Most of these things are done on the Q.T. with only the immediate family and necessary medical personnel knowing it is going on.
Removing the pace-maker potentially involves more non- essential people, increasing the chances of someone calling in the authorities for a legal position.

 
At Friday, April 24, 2009 9:12:00 AM, Anonymous Anonymous said...

Hi, Carol L. Regarding your comment: "euthanasia is not only done but condoned". The treatments you referred to are Palliative treatments. Many palliative treatments -the intention of which is to "relieve" suffering, and not to kill, may indeed precipitate death as a secondary effect. They are only administered as a last resort if considered effective to alleviate physical pain or extreme physical discomfort. Unlike euthanasia, the drug is not administered with the intent to kill. It is a "subtle" but important difference. On a case I reviewed recently, a doctor chose to administer a heavy dose of potassium chloride in lieu of morphine. While a higher dose of morphine may have hastened the patient's death, it was the continuation of a palliative treatment. Unlike this, potassium chloride had no pain-relieving purpose or effect other than the immediate killing of the sufferer!
It is a fine line, but an important one. Hospice does not kill their patients, it's against their mission.
Aline

 
At Friday, April 24, 2009 10:49:00 AM, Blogger Maurice Bernstein, M.D. said...

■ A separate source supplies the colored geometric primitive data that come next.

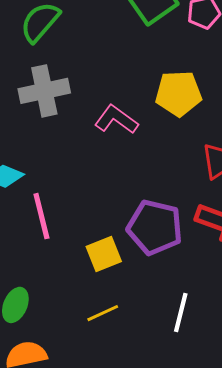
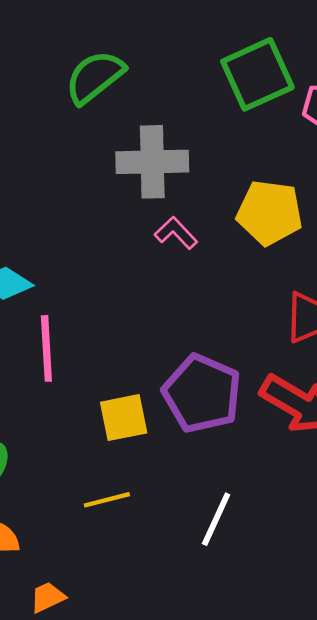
gray cross: (44, 91) -> (152, 162), moved
pink L-shape: (116, 120) -> (176, 233), size x0.7

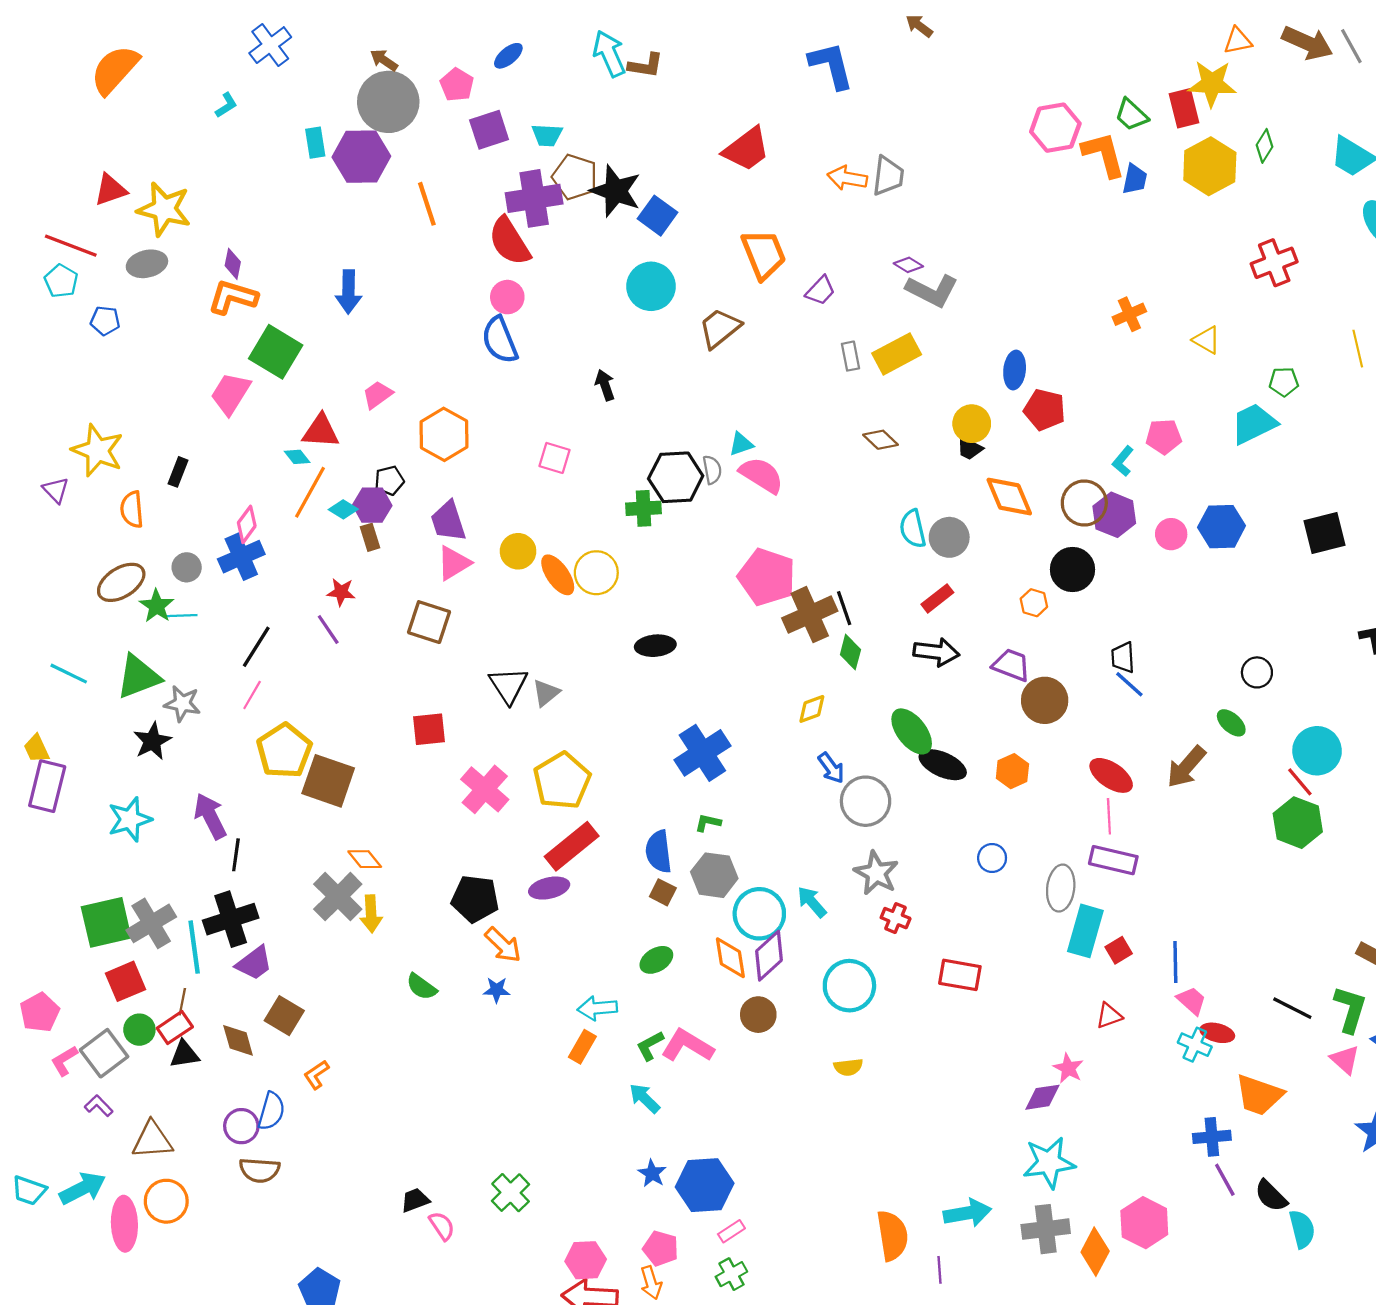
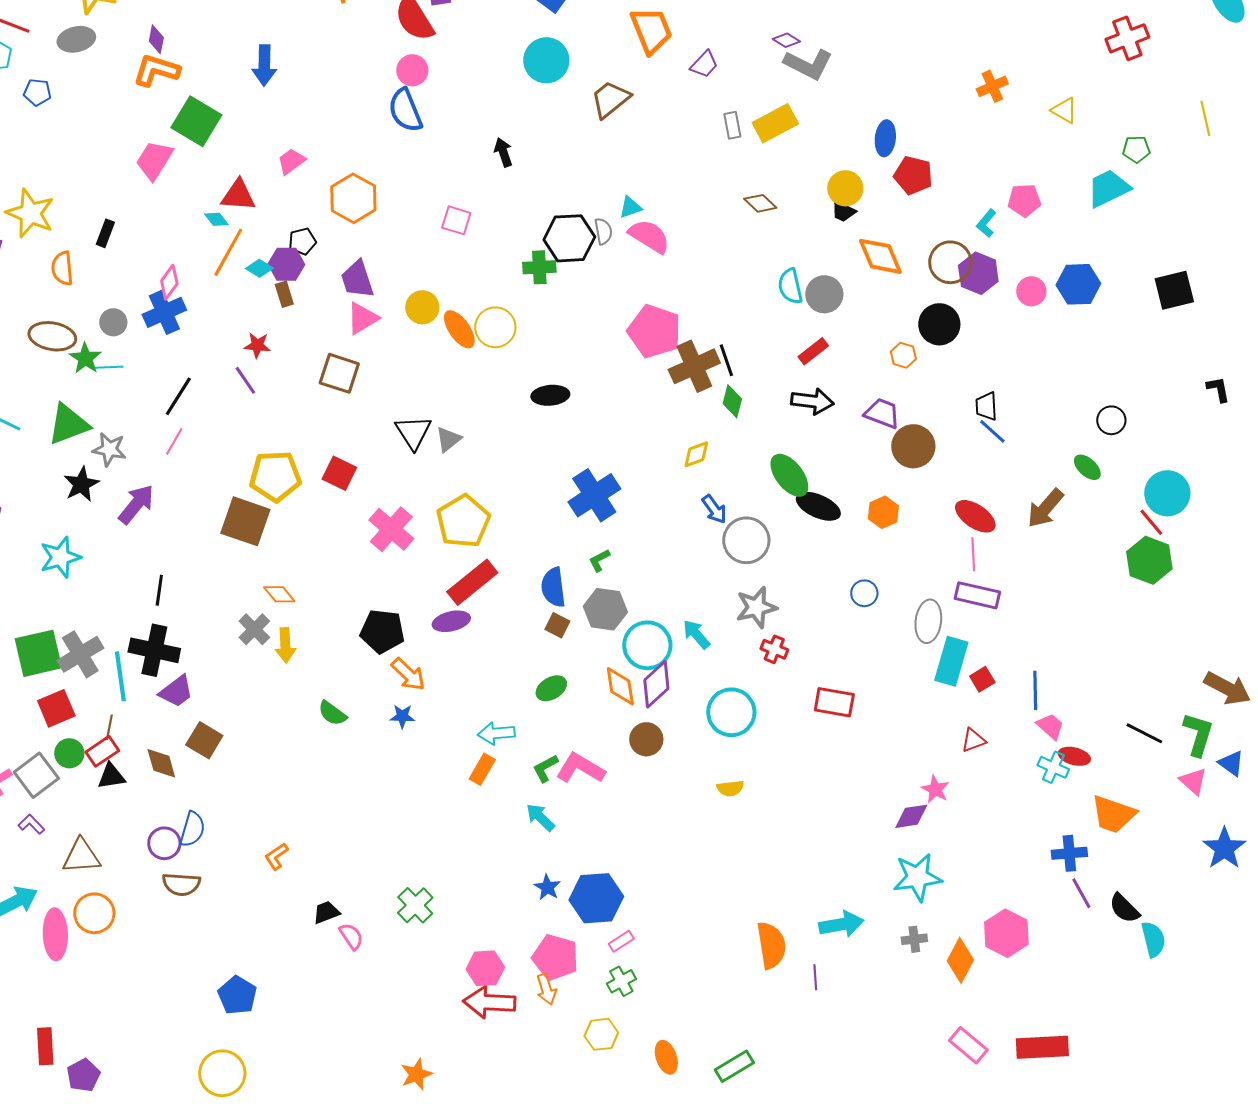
brown ellipse: (121, 582) -> (52, 336), turned 42
red square: (429, 729) -> (339, 473), turned 32
yellow pentagon: (284, 751) -> (275, 476), moved, turned 30
purple arrow: (210, 816) -> (136, 504), moved, turned 66
green L-shape: (708, 823) -> (599, 560), turned -40
gray star: (876, 873) -> (756, 607), turned 30
gray cross: (338, 897) -> (254, 629), size x0.7
black cross: (231, 919) -> (154, 650), turned 30
orange L-shape: (316, 1075) -> (276, 856), moved
gray cross: (1046, 1229) -> (914, 939), size x0.6
pink pentagon: (661, 1248) -> (555, 957), size x1.4

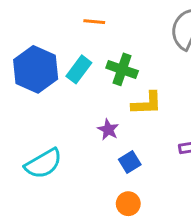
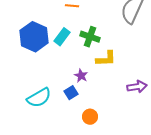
blue square: (130, 162) -> (71, 93), moved
orange circle: (128, 204) -> (90, 117), moved

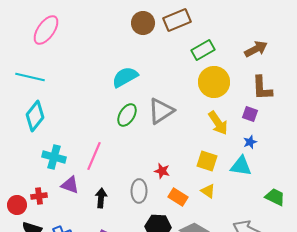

Though as a physician but also as a member of the "society" of humans, I am opposed to euthanasia BUT I would never withhold the appropriate use of morphine, not to kill but to relieve pain and suffering through morphine's pharmacologic effects. If the patient would die associated with the administration, I would feel that the Principle of Double Effect would apply and my conscience would be free of doubt or concern. ..Maurice.

 
At Sunday, July 29, 2012 11:23:00 AM, Anonymous amanda lee said...

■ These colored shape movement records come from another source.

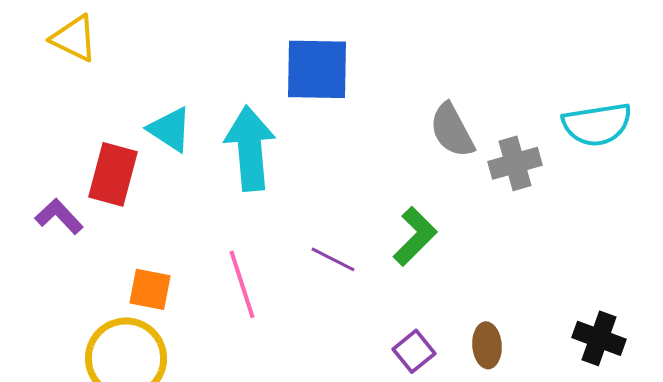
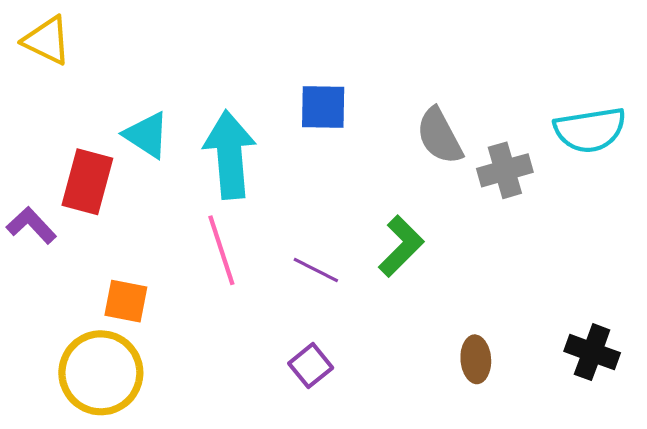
blue square: (317, 69) -> (323, 107), moved, size x0.7
pink line: (242, 284) -> (221, 250), moved
purple square: (414, 351) -> (311, 366), moved

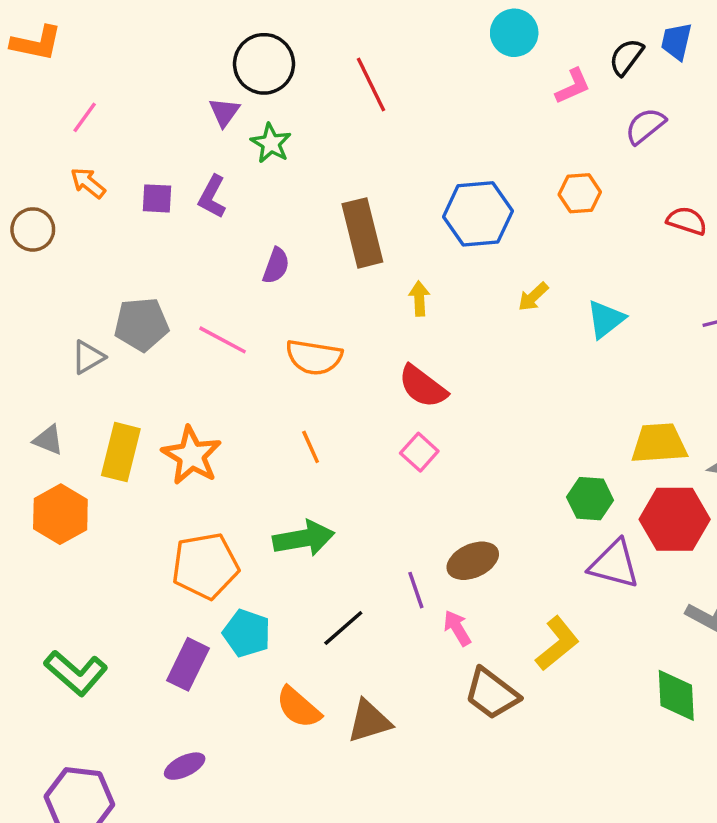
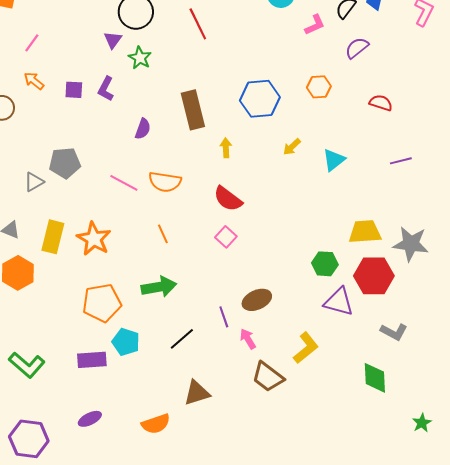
pink line: (223, 340) -> (124, 183), moved
purple rectangle: (188, 664) -> (92, 360), turned 60
orange semicircle: (298, 707) -> (156, 424), moved, turned -60

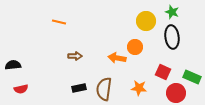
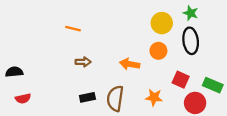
orange line: (59, 22) -> (73, 29), moved
orange circle: (135, 47) -> (158, 51), moved

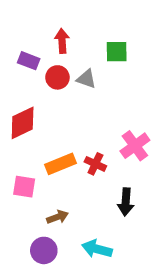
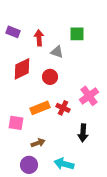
red arrow: (62, 41) -> (39, 38), moved
purple rectangle: (29, 61) -> (13, 32), moved
red circle: (57, 77) -> (50, 77), moved
red diamond: (23, 123) -> (22, 69), moved

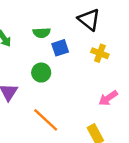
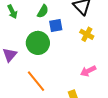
green semicircle: (42, 33) -> (43, 11), turned -64
green circle: (41, 73) -> (38, 43), size x1.5

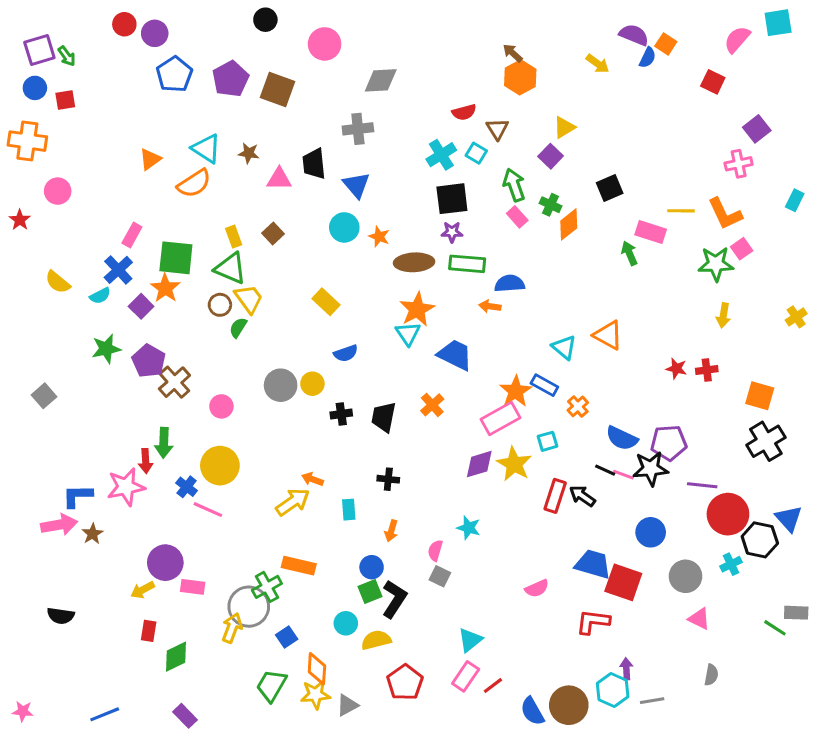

I need closure.. badly.. my uncle was in icu in MA.. im in from tn and drove up.. when we got there he was bad he had jandice and liver and kidneys had shut down.. to come to find out he had an infection in his tummy that they had not treated in the week he was there.. they could not give him any pain meds and he did look in pain.. but he was compeletely cohearent understood everything everyone was saying and blinked to answer questions.. he was scared and did not want to die he wanted to treat the infection and see what happen i wanted that for him as well.. cause what if he would make it if they treated it but it wasnt his choice it seemed.. everyone just wanted him to go and not to suffer but who was to tell he was really hurting.. he said he didnt wanna die but nurses came in and said we had to choose put on a respirator or to take off eerything and let him pass by giving him morphine.. they gave him pottasium said his blood sugar low .. like two things of it seemed t much to follow by about 3 things of morphine which seemed to od him.. they took him off breathing and everything and it seemed be died from not being able to breath he died wit eyes open.. i think that they od'd him against his will.. will those two things interveinolusly kill him? a women that was not related was one who told doctors to let him go.. he did not want to but couldnt talk for himself.. did they help himcomit suicide?

 
At Sunday, July 29, 2012 8:02:00 PM, Blogger Maurice Bernstein, M.D. said...

Amanda Lee, the decision of whether to remove life support and allow the patient to die from the underlying illness or continue life support is one made by the patient at the time of the decision or by the legal surrogate or others who know the patient and could express what the patient may have wanted. If there is a conflict between the doctors and the patient or those speaking for the patient then the hospital's ethics committee should be made aware of the conflict and should mediate a discussion of the issue between the two parties. In the United States, a patient can request that life support be terminated and the death of the patient from the underlying illness is not considered suicide. ..Maurice.